Conclusion: In Church as it is in Heaven
We received advanced copies of this book to see if it would be something United? We Pray might endorse. Both Isaac and I read it shortly after receiving it. I happened to finish it first and texted him, “Bro, this book is center of the bullseye for us.” What I meant is that UWP seeks to be Biblical, helpful, clear, and hopeful in all that we write and say. Our mission is to help Christians pray and think better about racial strife. In both its goal and approach, this book is about that same kind of work. I hope you will get this book and be blessed and encouraged with a positive vision for building up the unity of Christ’s multi-ethnic bride.

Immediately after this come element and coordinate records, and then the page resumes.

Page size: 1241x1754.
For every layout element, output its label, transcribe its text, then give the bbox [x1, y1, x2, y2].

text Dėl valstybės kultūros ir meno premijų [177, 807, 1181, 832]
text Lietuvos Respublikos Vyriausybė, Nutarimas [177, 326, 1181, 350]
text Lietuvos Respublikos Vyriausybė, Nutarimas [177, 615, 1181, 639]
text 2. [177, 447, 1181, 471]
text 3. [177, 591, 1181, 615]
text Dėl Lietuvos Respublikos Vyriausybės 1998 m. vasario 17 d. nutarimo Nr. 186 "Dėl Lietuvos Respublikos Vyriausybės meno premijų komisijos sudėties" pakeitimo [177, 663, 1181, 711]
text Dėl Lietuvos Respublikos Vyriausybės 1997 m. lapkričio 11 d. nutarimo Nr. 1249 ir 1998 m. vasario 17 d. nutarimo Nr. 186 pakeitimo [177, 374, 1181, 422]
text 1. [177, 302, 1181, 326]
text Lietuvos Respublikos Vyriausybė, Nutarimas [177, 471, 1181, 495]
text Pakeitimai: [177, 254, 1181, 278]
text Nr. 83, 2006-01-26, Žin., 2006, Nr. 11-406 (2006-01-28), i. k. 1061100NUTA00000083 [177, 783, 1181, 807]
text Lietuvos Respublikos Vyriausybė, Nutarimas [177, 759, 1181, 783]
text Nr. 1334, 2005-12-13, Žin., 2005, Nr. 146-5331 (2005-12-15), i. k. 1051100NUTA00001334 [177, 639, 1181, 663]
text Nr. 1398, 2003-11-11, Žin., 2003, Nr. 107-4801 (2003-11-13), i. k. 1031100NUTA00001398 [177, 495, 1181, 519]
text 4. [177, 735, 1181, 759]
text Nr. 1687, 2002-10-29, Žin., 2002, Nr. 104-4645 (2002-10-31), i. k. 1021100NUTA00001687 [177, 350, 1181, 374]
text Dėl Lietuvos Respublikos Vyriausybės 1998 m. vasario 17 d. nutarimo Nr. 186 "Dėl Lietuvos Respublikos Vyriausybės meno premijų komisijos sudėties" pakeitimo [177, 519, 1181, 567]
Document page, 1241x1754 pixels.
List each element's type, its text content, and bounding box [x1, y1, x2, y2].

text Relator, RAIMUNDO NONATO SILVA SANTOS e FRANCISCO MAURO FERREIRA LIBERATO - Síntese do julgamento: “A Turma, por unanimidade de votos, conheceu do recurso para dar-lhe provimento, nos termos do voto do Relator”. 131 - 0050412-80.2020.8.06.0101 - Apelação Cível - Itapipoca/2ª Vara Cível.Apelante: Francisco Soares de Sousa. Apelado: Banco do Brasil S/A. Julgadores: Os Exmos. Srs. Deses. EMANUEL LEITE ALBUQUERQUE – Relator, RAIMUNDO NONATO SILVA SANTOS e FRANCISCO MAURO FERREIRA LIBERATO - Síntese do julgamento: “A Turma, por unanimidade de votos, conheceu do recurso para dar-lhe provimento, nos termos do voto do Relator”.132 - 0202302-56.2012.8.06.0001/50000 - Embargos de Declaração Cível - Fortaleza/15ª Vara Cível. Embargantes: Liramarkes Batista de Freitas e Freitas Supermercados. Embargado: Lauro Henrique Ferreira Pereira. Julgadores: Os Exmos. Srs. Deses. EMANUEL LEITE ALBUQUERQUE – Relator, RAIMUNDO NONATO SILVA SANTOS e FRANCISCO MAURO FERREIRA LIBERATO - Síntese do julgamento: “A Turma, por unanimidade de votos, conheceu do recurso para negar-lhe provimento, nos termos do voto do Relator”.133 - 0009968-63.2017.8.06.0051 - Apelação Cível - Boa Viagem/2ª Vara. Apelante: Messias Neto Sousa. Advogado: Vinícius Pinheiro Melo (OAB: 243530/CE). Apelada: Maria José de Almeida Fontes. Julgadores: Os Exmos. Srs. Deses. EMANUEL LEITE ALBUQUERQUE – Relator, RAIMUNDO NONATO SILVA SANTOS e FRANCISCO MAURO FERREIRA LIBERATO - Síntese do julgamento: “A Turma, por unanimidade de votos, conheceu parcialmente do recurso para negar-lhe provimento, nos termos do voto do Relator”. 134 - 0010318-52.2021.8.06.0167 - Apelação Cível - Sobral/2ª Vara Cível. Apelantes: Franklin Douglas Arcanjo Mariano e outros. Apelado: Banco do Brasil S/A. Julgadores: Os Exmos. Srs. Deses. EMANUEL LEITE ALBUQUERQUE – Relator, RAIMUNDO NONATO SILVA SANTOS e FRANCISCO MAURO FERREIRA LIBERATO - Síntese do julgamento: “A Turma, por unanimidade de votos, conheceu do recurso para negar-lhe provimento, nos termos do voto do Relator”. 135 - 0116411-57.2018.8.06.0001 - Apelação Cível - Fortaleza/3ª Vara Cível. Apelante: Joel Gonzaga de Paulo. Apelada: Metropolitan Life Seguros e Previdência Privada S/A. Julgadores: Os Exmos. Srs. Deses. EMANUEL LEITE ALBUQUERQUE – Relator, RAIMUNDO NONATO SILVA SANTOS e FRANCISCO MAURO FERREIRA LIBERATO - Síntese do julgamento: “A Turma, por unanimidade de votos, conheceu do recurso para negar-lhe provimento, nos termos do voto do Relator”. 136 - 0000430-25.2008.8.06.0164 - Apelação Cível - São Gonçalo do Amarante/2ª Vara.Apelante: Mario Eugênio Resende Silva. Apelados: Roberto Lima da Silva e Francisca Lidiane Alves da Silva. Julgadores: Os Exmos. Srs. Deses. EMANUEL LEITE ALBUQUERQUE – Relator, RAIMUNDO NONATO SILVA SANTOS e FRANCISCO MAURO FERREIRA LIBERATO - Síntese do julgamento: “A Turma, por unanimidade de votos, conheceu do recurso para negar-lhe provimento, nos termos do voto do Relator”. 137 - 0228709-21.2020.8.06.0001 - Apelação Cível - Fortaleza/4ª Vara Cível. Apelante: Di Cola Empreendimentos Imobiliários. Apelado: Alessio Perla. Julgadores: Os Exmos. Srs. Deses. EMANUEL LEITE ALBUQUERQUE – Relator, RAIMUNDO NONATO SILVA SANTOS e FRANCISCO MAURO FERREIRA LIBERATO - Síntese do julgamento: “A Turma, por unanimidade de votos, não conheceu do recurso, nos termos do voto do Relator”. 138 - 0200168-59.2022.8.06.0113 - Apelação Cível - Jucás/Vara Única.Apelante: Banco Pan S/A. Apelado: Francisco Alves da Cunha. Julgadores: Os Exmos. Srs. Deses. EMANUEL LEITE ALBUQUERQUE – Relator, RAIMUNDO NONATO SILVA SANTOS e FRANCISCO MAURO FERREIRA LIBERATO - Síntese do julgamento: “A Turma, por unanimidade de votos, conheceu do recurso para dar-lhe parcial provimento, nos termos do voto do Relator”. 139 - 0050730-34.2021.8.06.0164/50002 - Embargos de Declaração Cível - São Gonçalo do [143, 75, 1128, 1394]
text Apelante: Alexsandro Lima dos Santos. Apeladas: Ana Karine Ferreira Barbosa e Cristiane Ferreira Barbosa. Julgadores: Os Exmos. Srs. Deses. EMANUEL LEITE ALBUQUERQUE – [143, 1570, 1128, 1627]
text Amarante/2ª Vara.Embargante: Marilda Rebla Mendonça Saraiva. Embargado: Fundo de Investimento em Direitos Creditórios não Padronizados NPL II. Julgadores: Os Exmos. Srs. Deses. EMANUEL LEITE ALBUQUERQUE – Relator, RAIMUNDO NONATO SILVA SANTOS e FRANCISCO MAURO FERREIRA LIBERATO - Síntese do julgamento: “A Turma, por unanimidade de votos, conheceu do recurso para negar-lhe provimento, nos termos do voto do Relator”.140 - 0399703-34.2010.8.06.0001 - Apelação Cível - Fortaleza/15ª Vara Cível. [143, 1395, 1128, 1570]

1. For a detailed explanation for why colorblindness and secular anti-racism fall short, listen to this interview with George Yancey.
2. It should be noted that Williams and Jones do not ignore or gloss over Jarvis Williams’ work. Jarvis Williams is a member at their church, and his influence will be obvious to readers who are familiar with him.
- Thank God for the good work being done to address centuries-old patterns of sin in our society and churches.
- Pray for more Christians to understand ethnic unity as an imperative to faithful Christian living.
- Pray for more churches to exemplify this “Multi-Ethnic Kingdom Culture,” and give us all the wisdom to live it out.